▶ [EXERCISE 1]: In the page on Bloomberg's EMNLP 2021 papers, which poster session on Monday, November 8, 2021, is listed for the headline part-of-speech tagging paper?

▶ [PROVIDED PASSAGE]:
===============

Bloomberg Engineers Publish 4 NLP Papers during EMNLP 2021’s Main Conference

During the 2021 Conference on Empirical Methods in Natural Language Processing (EMNLP 2021) this week, AI researchers and engineers from Bloomberg are showcasing their expertise in natural language processing (NLP) and computational linguistics by publishing four (4) papers during the main conference. They also have two papers included in “Findings of the Association for Computational Linguistics: EMNLP 2021,” and another two papers featured at the co-located Workshop on Insights from Negative Results in NLP (more on these four papers here).

List of papers published during the main conference at EMNLP 2021

In these papers, the authors and their collaborators — among them Bloomberg Data Science Ph.D. Fellow Alexander Spangher, a Ph.D. candidate in the Department of Computer Science at the USC Viterbi School of Engineering,  and his advisor, Professor Jonathan May of the school’s Information Sciences Institute — present contributions to fundamental NLP problems in the areas of headline part-of-speech tagging, relation extraction, discourse analysis, code switching, dialogue state tracking, document clustering & topic noise, and word embeddings.

We asked the authors of the main conference papers to summarize their research and explain why the results were notable in advancing the state-of-the-art in the field of computational linguistics:

Monday, November 8, 2021

Virtual Poster & Demo Session 2 (12:30-14:30 AST)
Cross-Register Projection for Headline Part of Speech Tagging
Adrian Benton, Hanyang Li, Igor Malioutov

Click to read "Cross-Register Projection for Headline Part of Speech Tagging"

Please summarize your research.

Igor: Being able to process news headlines is important for a number of key downstream applications, including summarization, information extraction, question answering, as well as other niche problems like timeline generation and first story detection. Headlines often summarize the most critical information, events, and actors in a news story.

In addition, many articles are published as “flash headlines,” which are typically sent out when a breaking news event is occurring, even before journalists have time to write a full article. Over time, the article body will be populated, but the headline is initially the only source of text available.

Surprisingly little work has been done to develop core NLP tools specifically for processing headlines — and few annotated corpora are available. In this work, we aim to bridge this gap by developing a methodology for bootstrapping annotations and presenting state-of-the-art models for part-of-speech tagging on headlines. Part-of-speech tagging is used as a key signal in a number of downstream tasks, ranging from lemmatization, syntactic parsing and coreference resolution to semantic role labeling and open domain information extraction, among others.

===============

▶ [DATA IN THIS EXERCISE]:
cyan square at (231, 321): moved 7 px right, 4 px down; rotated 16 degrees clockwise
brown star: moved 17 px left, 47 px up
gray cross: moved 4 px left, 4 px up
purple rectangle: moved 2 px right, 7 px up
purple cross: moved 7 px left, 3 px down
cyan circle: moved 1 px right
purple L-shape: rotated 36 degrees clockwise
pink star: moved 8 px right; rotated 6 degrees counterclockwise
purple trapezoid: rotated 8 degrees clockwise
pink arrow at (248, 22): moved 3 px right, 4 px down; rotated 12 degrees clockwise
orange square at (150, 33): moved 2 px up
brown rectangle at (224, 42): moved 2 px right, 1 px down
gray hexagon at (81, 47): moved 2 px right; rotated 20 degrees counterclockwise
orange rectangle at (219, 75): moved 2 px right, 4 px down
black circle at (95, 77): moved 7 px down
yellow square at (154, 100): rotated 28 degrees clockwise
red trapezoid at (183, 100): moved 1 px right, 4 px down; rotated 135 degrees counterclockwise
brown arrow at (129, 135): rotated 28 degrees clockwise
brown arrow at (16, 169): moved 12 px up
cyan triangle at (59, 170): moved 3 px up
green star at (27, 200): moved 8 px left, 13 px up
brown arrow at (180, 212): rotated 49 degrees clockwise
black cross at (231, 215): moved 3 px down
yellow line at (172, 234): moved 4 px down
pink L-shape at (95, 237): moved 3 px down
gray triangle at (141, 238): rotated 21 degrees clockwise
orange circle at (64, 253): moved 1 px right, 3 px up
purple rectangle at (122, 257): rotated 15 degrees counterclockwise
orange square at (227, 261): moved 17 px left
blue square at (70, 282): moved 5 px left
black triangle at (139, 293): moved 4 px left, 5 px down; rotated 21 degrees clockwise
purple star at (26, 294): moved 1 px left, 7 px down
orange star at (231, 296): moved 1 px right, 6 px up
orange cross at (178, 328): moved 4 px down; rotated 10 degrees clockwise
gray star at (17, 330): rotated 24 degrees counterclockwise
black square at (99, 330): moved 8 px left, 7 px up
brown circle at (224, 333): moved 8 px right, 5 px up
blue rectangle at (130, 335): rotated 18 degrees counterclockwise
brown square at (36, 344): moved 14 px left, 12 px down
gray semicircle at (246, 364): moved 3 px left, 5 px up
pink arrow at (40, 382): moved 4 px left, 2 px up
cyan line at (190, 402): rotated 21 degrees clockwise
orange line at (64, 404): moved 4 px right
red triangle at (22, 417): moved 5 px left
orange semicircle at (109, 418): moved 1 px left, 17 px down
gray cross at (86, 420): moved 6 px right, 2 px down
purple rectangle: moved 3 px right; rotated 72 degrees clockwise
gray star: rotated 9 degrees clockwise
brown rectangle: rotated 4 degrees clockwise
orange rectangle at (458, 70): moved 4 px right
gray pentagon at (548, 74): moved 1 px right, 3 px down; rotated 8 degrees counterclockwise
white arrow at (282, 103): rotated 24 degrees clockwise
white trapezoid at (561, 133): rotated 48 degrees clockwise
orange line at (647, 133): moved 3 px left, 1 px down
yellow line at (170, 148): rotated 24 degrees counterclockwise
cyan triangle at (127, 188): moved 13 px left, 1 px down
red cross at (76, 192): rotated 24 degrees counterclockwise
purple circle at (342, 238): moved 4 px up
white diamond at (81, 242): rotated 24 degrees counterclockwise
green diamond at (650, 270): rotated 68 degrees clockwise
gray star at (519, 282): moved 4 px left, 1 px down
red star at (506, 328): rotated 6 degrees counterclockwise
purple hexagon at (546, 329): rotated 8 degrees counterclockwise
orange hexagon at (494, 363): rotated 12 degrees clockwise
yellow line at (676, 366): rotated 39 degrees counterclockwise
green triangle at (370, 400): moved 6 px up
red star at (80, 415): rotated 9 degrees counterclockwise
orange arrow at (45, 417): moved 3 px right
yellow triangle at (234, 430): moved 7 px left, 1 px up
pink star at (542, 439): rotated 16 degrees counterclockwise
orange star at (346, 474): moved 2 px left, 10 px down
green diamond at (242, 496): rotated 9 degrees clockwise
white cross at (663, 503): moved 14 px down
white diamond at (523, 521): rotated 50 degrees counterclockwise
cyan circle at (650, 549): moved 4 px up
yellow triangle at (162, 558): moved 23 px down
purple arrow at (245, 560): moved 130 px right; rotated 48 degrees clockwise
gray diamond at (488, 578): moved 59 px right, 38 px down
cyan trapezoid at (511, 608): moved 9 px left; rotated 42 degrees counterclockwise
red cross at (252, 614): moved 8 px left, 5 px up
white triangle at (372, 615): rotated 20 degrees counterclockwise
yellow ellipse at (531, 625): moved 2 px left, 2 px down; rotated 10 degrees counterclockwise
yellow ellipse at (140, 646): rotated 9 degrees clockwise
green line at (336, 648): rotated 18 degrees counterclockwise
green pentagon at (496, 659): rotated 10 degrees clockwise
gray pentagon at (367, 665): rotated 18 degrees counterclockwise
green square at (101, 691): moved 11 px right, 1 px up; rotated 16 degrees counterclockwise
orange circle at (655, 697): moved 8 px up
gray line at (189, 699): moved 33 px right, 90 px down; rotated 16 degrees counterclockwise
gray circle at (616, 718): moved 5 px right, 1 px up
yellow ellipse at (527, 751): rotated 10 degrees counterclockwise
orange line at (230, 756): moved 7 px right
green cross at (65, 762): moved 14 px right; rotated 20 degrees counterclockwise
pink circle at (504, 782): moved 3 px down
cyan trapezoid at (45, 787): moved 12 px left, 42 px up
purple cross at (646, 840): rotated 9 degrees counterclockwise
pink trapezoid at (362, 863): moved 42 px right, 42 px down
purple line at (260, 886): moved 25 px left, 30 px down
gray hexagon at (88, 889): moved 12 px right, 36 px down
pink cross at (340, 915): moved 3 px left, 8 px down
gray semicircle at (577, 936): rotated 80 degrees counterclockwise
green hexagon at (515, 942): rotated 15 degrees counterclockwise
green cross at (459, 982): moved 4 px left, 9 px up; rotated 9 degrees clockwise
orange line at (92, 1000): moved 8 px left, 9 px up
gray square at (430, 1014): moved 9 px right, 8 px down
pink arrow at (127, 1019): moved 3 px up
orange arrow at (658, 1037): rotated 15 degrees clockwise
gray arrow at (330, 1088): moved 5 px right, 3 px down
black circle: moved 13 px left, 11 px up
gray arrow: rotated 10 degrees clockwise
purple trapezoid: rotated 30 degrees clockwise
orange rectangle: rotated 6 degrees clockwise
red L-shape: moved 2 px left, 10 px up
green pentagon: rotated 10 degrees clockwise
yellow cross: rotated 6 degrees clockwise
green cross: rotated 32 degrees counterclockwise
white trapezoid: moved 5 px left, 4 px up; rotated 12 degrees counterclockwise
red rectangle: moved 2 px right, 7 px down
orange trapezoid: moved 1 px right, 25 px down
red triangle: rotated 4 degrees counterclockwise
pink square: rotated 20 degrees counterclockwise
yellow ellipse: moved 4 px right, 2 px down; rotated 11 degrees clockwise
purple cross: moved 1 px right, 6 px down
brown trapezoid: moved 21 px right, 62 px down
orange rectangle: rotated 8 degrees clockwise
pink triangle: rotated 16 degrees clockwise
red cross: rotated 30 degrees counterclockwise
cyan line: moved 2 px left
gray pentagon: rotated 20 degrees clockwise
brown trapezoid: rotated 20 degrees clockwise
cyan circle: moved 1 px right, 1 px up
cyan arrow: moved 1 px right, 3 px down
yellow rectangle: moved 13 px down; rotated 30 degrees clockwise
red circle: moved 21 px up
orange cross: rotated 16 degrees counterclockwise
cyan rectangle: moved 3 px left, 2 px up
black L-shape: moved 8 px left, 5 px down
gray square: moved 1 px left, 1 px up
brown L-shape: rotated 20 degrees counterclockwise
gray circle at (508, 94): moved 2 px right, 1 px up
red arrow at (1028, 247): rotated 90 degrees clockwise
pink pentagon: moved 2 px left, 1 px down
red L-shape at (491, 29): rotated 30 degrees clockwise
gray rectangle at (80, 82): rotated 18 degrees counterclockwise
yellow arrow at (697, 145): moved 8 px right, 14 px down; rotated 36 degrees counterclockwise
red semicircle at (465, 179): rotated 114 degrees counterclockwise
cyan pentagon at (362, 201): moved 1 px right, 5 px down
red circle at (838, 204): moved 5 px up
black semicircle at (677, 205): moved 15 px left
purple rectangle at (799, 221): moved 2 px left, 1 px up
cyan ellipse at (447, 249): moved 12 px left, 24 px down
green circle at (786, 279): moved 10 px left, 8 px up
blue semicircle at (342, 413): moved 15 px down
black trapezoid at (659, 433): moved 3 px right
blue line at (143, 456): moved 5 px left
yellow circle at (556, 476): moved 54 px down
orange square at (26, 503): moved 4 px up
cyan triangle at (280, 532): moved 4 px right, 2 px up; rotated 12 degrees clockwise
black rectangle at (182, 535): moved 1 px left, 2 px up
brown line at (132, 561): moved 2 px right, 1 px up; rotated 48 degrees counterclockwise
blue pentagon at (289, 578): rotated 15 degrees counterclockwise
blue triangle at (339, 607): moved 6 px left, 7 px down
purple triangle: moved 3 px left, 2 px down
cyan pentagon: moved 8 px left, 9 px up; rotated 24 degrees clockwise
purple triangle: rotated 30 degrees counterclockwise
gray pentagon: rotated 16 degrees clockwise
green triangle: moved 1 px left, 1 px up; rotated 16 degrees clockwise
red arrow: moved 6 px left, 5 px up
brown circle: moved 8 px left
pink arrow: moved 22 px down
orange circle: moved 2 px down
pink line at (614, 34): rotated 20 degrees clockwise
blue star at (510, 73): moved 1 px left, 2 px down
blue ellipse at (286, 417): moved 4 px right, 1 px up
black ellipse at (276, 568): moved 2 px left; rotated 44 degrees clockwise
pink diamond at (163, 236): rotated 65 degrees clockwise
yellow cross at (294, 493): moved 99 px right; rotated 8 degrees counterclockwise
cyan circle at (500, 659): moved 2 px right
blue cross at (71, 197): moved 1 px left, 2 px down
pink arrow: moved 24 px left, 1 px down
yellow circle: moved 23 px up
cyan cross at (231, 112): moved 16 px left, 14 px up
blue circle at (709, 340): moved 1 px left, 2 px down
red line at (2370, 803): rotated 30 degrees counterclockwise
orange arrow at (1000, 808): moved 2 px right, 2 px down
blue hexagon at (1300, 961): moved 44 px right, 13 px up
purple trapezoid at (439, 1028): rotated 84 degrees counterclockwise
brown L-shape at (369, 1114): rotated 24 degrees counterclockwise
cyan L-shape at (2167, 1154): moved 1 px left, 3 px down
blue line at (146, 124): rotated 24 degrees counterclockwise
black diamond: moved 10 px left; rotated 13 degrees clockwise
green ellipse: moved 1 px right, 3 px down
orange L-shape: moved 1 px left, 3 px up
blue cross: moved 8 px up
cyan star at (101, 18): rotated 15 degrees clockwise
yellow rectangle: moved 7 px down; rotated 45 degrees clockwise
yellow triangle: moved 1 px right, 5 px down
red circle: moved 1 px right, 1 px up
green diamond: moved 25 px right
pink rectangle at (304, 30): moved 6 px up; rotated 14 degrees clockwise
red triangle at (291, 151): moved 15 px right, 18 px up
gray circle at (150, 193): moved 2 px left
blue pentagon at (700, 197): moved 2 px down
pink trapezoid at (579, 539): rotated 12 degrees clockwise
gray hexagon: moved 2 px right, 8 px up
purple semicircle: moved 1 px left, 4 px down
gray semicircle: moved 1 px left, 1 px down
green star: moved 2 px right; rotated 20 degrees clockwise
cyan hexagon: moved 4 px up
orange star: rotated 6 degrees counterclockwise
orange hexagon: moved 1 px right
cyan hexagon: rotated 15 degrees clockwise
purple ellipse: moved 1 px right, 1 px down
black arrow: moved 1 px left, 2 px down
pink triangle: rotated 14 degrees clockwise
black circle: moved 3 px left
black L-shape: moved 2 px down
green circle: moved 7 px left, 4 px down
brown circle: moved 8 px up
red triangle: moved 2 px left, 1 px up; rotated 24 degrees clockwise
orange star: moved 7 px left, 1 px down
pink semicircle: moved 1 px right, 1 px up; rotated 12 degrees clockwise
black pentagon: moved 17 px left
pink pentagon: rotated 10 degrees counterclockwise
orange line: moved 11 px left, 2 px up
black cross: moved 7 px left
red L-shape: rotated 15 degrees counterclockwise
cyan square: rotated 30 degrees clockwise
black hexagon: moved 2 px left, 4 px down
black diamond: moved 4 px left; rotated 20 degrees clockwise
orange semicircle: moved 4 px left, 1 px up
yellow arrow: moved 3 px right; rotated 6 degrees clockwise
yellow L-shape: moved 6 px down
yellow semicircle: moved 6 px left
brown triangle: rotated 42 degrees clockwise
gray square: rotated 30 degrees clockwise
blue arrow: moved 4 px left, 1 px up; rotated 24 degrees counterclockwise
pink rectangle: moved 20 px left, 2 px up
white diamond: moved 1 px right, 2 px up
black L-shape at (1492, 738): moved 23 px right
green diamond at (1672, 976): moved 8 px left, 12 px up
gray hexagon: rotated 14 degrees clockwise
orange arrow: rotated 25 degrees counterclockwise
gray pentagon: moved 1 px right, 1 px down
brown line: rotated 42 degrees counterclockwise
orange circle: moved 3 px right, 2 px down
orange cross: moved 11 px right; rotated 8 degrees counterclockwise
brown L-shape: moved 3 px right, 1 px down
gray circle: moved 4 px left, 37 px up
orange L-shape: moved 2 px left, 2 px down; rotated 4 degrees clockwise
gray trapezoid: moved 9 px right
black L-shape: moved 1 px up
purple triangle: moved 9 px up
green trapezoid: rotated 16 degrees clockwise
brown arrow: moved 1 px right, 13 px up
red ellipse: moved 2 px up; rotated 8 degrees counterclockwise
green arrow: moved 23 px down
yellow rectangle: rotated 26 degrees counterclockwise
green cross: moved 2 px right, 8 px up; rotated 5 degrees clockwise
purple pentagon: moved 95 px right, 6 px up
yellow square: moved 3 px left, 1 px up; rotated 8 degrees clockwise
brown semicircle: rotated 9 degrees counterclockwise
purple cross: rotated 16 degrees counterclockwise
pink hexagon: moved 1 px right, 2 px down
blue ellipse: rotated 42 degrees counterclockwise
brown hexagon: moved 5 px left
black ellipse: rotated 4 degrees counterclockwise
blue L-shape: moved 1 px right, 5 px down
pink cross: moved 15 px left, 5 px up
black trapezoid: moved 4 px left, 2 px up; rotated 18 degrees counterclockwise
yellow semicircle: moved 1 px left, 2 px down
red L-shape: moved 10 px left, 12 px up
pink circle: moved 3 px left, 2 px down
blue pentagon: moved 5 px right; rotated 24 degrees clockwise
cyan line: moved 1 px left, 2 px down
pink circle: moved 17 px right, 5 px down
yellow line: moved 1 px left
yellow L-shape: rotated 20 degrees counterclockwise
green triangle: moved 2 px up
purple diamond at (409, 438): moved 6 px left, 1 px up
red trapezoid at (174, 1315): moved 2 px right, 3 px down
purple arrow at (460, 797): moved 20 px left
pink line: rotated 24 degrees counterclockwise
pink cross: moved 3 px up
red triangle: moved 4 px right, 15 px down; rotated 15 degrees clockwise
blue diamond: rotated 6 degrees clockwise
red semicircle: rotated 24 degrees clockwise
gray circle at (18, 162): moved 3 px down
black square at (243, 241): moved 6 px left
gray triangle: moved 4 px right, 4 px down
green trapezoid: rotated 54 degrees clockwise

===============

▶ [EXERCISE 2]: Render the listing as a numbered list, from its first line through the line holding "orange square at (150, 33): moved 2 px up", inclusive, and leave out any blank lines.

▶ [RESULT 1]: Virtual Poster & Demo Session 2 (12:30-14:30 AST)

▶ [RESULT 2]:
1. cyan square at (231, 321): moved 7 px right, 4 px down; rotated 16 degrees clockwise
2. brown star: moved 17 px left, 47 px up
3. gray cross: moved 4 px left, 4 px up
4. purple rectangle: moved 2 px right, 7 px up
5. purple cross: moved 7 px left, 3 px down
6. cyan circle: moved 1 px right
7. purple L-shape: rotated 36 degrees clockwise
8. pink star: moved 8 px right; rotated 6 degrees counterclockwise
9. purple trapezoid: rotated 8 degrees clockwise
10. pink arrow at (248, 22): moved 3 px right, 4 px down; rotated 12 degrees clockwise
11. orange square at (150, 33): moved 2 px up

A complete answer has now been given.